→ TASK ITEM
Although the records contain pictures, only their text should be set down, exactly as written.
"""
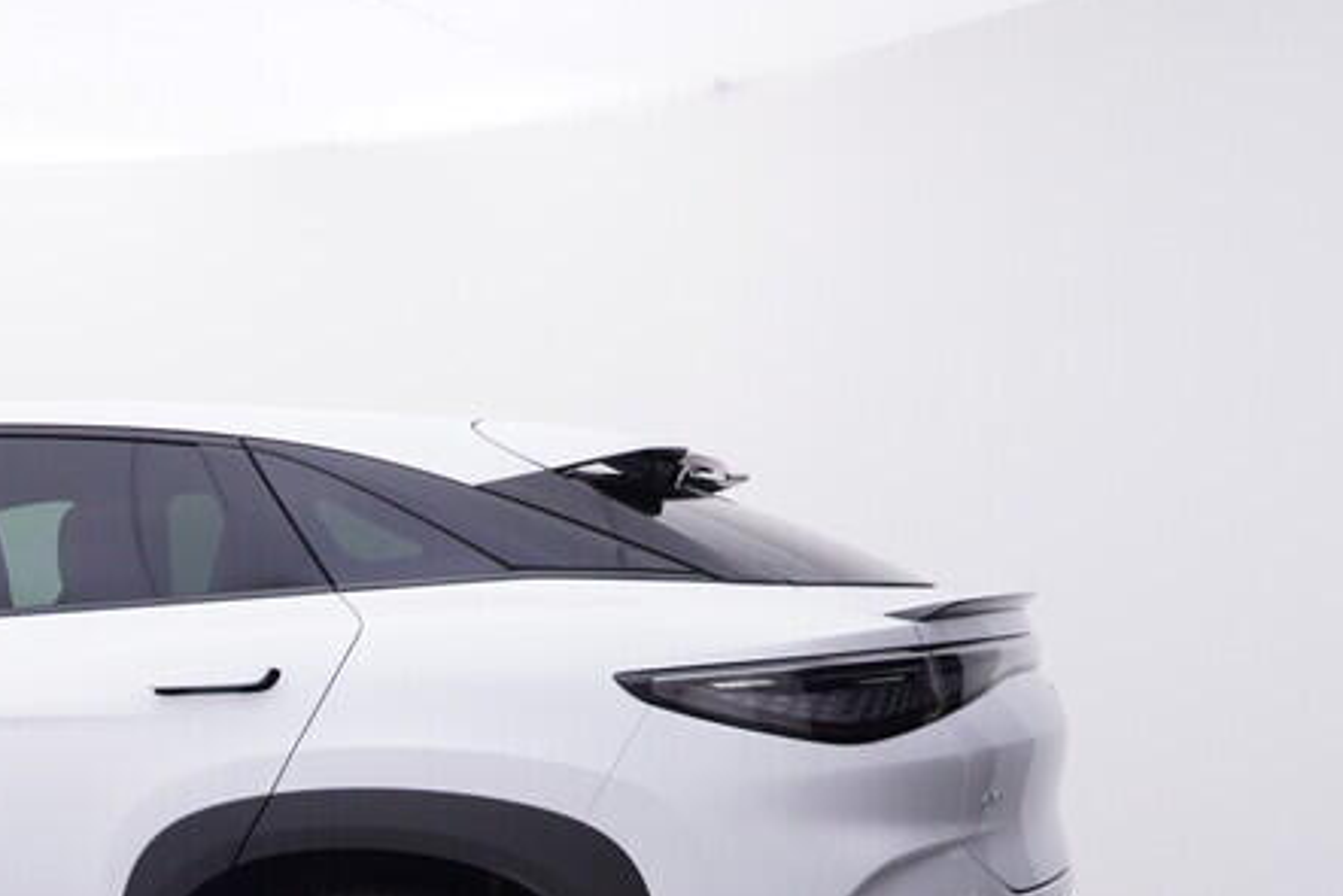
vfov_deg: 24.7
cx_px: -137
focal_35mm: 52
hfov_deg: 33.2
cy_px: 902
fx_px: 1946
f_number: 5
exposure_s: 1/80
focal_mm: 15
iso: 200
"""
→ RESPONSE TO THE TASK
vfov_deg: 24.7
cx_px: -137
focal_35mm: 52
hfov_deg: 33.2
cy_px: 902
fx_px: 1946
f_number: 5
exposure_s: 1/80
focal_mm: 15
iso: 200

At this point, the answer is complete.